Conditions for IDPs are precarious, international law guaranteeing no protection, nor can they get economic aid or the right to work where they live. They desperately want to go home, rebuild their lives, but need safe and stable conditions to do it as well as resolution of property disputes to allow it.
External refugees also want to return. Others fear persecution and won't, but sustainable reintegration structures and basic services don't exist, and no plans are in place to institute them. As a result, millions of Iraqis remain scattered internally, in neighboring Syria and Jordan, and other countries, trapped in poverty, fear, and uncertainty under worsening conditions.
Like IDPs, external refugees face an ongoing struggle to survive without reliable incomes or safety. Besides lost loved ones, property and savings, they're traumatized, see no end to their suffering, and feel hopeless, frustrated and desperate.

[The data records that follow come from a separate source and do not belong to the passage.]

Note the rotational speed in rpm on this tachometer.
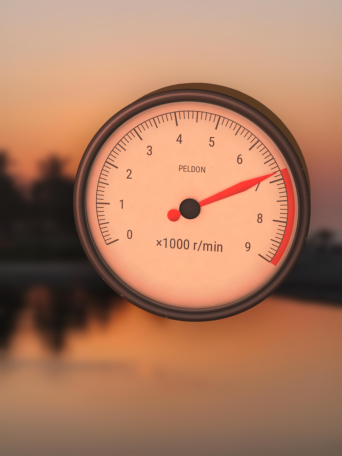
6800 rpm
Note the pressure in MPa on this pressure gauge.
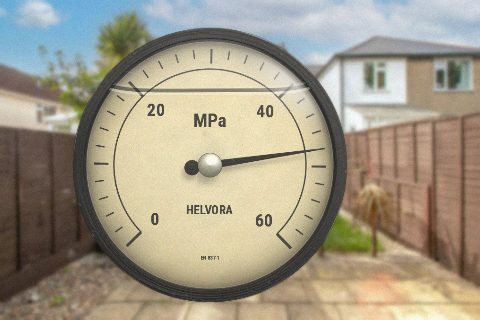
48 MPa
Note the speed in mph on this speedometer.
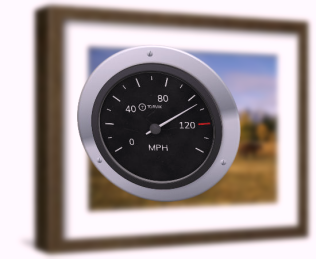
105 mph
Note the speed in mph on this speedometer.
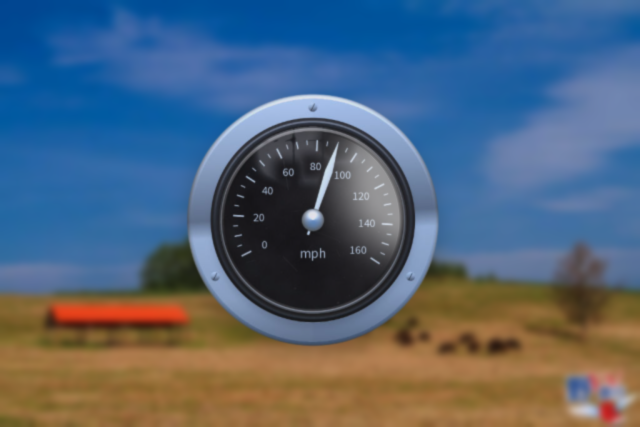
90 mph
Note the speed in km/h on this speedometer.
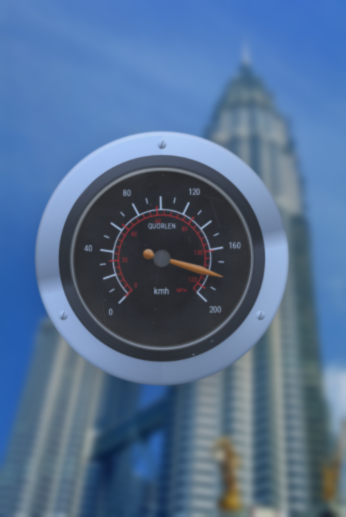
180 km/h
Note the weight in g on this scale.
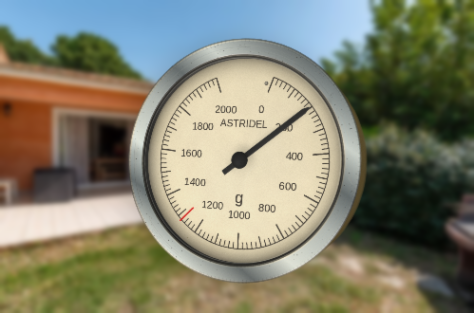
200 g
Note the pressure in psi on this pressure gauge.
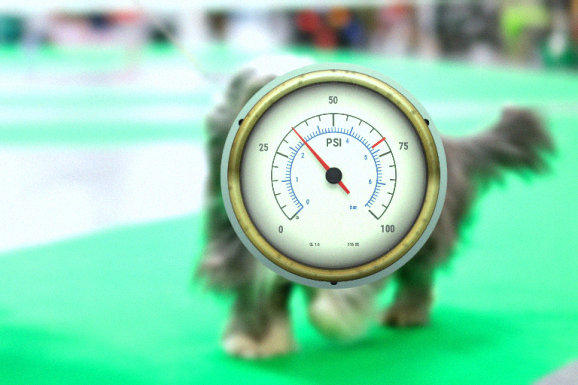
35 psi
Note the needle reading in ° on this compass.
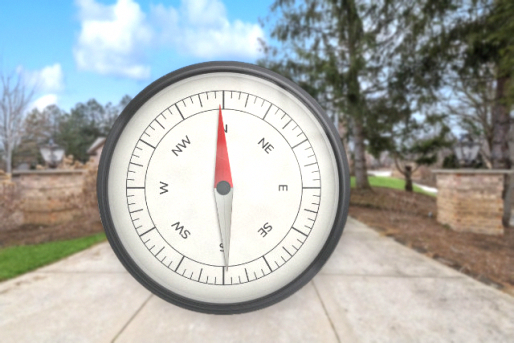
357.5 °
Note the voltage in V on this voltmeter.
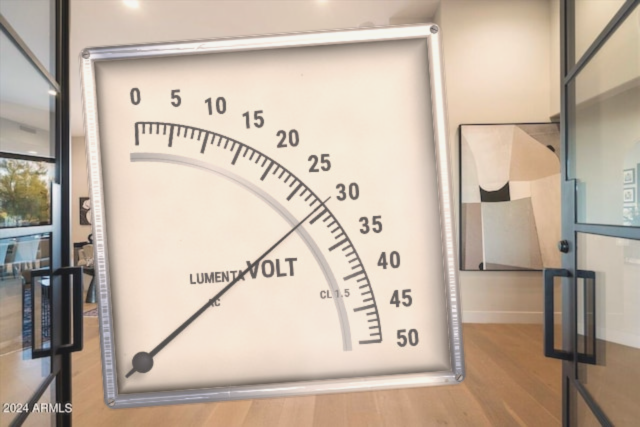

In his March 15 article titled, "The New 'Forgotten' War," Dahr Jamail noted Afghanistan getting most attention while the "Iraq occupation falls into media shadows," except briefly after significant violent events killing dozens or a prominent figure.
Yet hundreds die most months. Millions have been killed, irrepararably harmed, and displaced - victims of genocide.
Essential services are spotty or nonexistent, and persistent depravation on October 11, 2009 got Iraqis in Baghdad streets to chant, "No water, no electricity in the country of oil and the two rivers," according to AP.
Exacerbating conditions, including a four year long draught "plagues most of Iraq. In the country's north," AP, on October 13, 2009, reported inadequate water "forced more than 100,000 people to abandon their homes since 2005, with 36,000 more on the verge of leaving."